— start of GIVEN PASSAGE —

Is It a Bad Time to Be a Young Car Enthusiast?

Josh Sweeney

Nearly 20 years ago, I was in high school and riding to Thunderhill Raceway Park with Bruce Trenery, a vintage car dealer. During our trip, he articulated his predictions for the future of enthusiasm for cars. In addition to his concerns about the regulatory environment, he was most disquieted by his perception that young people just weren’t interested in cars any more. As a young person who was (and remains) immensely passionate about cars, I was initially put off that the latter idea could even be possible, but after reflecting on the interests of my contemporaries, it alarmed me because I could see a lot of truth to it.

While car enthusiasm today isn’t ubiquitous the way it might have been in the era of Grease or when the Beach Boys released “409,” Trenery’s foreboding apprehension remains mercifully unfulfilled. In fact, I have been delighted to observe what almost feels like a resurgence in passion for cars among young people in the past two decades. Attending events today, especially more approachable ones like Radwood, I’m always struck by the number of obviously enthusiastic teenagers and twenty-somethings, especially given that the cars concerned are often older than they are.

The emergence of social media has doubtless played a big role in spreading enthusiasm: The dynamic and sensory nature of cars (i.e. they move, they’re shiny, and they make loud noises) means that they lend themselves perfectly to the mediums of photo and video. Teenaged “spotters” wandering events, camera in hand, become the purveyors of beautiful media that portrays our cars in fresh, original ways. While it is gratifying for us to look at pretty images, the rise of spotters does something essential for young people, too—it gives them a meaningful way to interact with cars (and often their owners, too) that they couldn’t otherwise do, regardless of whether that’s in person or on their phones.

23-US-Radwood-Austin
Nick Berard

That’s particularly fortunate since the barriers to entering this space as a participant—that is, as a car owner rather than an observer—are higher than they have been since at least the end of World War II. This is tragic but incontrovertible based on three interrelated factors, all of which converge to make things tough for young enthusiasts. These are, in order from broadest to most granular: 1) macroeconomic shifts 2) their consequences on the new car market 3) the resulting impact on secondhand enthusiast cars ranging from lightly used late model cars to full-fledged classics.

The core of the macroeconomics discussion as relates to young people is disposable income. Simply put, young folks have a lot less of it than youths did in previous decades. This is the result of too many things to discuss in detail here, but the rising costs of real estate, education, and healthcare at rates that exceed the growth of wages are major drivers. These affect people of all ages of course, but for young people who do not yet own any real estate to help their net worth grow, and for whom the ever-increasing cost of education (and the near necessity of student debt) is greater and a larger share of their liabilities, these economic realities are far more restrictive. This means that even if car prices were stable (they’re not), young folks would be less able to participate in the market because they simply don’t have the disposable income to enter it.

— end of GIVEN PASSAGE —
— start of SUPPLIED INFORMATION —

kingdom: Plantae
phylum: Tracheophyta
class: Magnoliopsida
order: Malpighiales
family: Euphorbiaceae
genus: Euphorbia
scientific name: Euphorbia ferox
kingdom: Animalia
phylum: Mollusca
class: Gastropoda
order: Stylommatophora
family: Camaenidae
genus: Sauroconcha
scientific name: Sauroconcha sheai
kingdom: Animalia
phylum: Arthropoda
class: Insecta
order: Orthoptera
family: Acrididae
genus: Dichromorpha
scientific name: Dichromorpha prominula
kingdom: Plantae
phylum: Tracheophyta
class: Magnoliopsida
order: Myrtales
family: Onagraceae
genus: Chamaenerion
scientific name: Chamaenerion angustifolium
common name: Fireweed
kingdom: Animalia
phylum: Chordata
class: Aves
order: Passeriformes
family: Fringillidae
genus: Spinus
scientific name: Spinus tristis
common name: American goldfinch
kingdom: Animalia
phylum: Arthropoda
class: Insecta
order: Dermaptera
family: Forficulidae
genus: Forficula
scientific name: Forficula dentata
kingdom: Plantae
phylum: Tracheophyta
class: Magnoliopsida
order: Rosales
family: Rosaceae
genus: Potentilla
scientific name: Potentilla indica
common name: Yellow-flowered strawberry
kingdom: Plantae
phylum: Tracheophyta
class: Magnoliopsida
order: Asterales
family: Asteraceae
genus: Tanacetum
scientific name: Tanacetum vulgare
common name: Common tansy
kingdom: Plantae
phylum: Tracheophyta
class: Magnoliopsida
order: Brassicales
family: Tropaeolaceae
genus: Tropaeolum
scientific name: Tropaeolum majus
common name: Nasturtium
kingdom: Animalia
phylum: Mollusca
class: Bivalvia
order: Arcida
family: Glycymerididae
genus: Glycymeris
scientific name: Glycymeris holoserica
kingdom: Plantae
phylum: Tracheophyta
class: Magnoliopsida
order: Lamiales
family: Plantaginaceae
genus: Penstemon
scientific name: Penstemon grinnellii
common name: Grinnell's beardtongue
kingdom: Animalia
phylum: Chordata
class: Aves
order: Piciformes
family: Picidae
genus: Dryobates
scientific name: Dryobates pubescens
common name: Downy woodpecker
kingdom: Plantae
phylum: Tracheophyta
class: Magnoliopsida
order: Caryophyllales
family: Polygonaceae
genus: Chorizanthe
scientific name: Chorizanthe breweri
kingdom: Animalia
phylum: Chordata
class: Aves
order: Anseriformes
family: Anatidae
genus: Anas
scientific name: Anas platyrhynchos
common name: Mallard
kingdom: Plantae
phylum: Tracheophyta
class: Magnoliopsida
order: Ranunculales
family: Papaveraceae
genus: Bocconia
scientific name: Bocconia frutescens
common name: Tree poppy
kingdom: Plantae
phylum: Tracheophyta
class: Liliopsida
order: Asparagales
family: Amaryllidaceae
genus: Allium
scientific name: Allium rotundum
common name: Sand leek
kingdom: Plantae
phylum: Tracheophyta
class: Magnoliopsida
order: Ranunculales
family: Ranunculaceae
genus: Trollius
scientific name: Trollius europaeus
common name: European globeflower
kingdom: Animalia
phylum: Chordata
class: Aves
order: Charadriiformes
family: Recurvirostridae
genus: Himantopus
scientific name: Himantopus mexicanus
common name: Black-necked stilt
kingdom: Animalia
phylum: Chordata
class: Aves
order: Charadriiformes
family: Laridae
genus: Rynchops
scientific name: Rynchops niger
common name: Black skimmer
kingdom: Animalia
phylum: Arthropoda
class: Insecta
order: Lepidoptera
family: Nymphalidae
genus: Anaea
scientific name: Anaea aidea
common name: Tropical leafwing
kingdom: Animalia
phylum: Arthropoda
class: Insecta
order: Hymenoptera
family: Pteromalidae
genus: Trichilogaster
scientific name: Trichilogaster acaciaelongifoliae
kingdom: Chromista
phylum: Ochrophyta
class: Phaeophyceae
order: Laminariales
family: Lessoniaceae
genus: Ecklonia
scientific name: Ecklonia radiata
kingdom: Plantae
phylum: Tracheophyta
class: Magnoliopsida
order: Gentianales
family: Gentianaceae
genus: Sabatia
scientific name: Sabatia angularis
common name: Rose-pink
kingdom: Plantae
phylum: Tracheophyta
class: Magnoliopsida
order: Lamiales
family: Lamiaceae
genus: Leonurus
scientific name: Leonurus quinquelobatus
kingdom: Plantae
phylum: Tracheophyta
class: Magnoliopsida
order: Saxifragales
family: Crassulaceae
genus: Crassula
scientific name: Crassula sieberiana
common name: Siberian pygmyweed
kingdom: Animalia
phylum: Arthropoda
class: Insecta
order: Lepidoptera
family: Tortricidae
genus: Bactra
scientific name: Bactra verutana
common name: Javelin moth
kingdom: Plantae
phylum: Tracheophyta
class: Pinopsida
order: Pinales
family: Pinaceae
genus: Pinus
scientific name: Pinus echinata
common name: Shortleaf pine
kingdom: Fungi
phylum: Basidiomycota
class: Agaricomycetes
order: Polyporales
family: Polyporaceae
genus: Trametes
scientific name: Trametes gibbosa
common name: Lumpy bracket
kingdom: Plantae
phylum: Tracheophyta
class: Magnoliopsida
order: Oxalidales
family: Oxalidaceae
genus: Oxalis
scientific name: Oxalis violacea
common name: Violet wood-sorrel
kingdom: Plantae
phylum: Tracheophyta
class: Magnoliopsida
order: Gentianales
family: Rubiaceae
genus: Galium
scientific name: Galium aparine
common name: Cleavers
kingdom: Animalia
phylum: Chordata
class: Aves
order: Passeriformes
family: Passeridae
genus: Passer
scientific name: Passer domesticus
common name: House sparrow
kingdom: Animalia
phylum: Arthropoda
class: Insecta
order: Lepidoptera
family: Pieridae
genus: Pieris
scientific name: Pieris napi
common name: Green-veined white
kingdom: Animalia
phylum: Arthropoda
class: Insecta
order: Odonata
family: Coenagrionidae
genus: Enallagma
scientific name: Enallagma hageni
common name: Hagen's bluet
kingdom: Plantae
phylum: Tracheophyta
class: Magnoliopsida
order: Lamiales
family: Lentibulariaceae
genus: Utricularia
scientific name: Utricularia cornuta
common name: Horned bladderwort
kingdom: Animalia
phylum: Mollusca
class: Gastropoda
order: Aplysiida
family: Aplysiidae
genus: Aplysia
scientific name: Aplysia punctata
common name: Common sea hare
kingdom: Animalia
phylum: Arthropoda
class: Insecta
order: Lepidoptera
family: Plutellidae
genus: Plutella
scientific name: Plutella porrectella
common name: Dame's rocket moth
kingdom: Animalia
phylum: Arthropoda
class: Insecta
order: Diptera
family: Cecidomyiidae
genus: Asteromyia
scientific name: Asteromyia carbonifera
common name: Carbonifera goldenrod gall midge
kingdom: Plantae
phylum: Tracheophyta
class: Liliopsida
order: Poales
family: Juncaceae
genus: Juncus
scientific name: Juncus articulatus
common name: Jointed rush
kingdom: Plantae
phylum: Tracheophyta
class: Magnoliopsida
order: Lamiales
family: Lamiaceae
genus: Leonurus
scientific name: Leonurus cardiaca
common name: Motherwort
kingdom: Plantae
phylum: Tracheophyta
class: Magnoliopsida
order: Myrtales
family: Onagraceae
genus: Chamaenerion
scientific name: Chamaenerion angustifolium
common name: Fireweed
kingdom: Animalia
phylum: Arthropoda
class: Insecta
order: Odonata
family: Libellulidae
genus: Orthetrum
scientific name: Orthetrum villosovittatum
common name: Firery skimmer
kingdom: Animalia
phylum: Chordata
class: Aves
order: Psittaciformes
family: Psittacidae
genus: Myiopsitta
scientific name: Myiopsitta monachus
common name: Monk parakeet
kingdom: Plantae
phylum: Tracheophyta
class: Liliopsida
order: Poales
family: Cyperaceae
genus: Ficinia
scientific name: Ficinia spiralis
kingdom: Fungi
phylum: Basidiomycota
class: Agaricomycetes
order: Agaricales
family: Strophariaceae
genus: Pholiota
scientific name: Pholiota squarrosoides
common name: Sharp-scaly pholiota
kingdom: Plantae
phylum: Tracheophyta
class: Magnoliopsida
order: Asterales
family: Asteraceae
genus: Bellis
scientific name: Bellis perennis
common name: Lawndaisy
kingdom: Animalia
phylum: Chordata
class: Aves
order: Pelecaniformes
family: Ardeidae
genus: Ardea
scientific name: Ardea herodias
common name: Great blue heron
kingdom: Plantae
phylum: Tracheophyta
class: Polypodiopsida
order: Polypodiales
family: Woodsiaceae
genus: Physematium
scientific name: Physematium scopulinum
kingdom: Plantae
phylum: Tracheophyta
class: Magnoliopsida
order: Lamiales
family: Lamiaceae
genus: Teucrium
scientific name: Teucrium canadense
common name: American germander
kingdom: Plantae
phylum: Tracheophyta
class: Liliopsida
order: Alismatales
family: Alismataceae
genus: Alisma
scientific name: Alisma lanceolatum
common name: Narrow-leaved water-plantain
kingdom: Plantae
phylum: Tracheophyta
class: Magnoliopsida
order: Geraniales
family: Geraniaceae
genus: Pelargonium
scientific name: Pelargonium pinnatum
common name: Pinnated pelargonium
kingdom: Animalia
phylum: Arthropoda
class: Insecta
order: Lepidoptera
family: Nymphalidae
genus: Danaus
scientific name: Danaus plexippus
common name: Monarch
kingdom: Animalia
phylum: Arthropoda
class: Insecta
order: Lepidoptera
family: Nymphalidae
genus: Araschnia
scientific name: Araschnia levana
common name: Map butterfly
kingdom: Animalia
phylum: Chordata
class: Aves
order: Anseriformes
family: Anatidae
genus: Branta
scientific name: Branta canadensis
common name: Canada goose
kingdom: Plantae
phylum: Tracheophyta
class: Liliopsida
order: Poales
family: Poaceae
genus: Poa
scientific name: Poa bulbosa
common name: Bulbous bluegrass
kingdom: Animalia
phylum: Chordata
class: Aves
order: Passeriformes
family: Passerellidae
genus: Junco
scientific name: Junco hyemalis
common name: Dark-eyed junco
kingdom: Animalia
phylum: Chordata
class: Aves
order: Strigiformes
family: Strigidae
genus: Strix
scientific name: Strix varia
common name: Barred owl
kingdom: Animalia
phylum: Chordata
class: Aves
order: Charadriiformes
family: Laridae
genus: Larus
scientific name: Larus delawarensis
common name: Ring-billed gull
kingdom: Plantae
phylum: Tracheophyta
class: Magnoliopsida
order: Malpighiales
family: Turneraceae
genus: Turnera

— end of SUPPLIED INFORMATION —

**WORK INSTRUCTIONS**
(A) Condense the paragraph in the car enthusiast essay above that begins "The core of the macroeconomics discussion" into a short bulleted list, keeping its main facts.
(B) Using the car enthusiast essay, decide whether each statement agrees with it. Answer yes or no, and quote the deciding words.
(i) The author rode to Thunderhill Raceway Park with Bruce Trenery.
(ii) The author considers car prices to be stable at present.
(iii) The author identifies three interrelated factors that make things tough for young enthusiasts.
(C) Please reproduce word for word the stretch of the car enthusiast essay from "That’s particularly fortunate" through "to full-fledged classics.".

**ANSWERS GIVEN**
(A)
- For young people, the core economic issue is disposable income, and they have much less of it than young people did in earlier decades.
- Major causes are real estate, education and healthcare costs rising faster than wages.
- These costs affect everyone, but they restrict young people more. Young people don't yet own real estate to build net worth, and education costs and student debt make up a larger share of what they owe.
- Even if car prices were stable (they aren't), young people would struggle to enter the market for lack of disposable income.

(B)
(i) Yes: "riding to Thunderhill Raceway Park with Bruce Trenery"
(ii) No: "even if car prices were stable (they’re not)"
(iii) Yes: "three interrelated factors, all of which converge to make things tough for young enthusiasts"

(C)
That’s particularly fortunate since the barriers to entering this space as a participant—that is, as a car owner rather than an observer—are higher than they have been since at least the end of World War II. This is tragic but incontrovertible based on three interrelated factors, all of which converge to make things tough for young enthusiasts. These are, in order from broadest to most granular: 1) macroeconomic shifts 2) their consequences on the new car market 3) the resulting impact on secondhand enthusiast cars ranging from lightly used late model cars to full-fledged classics.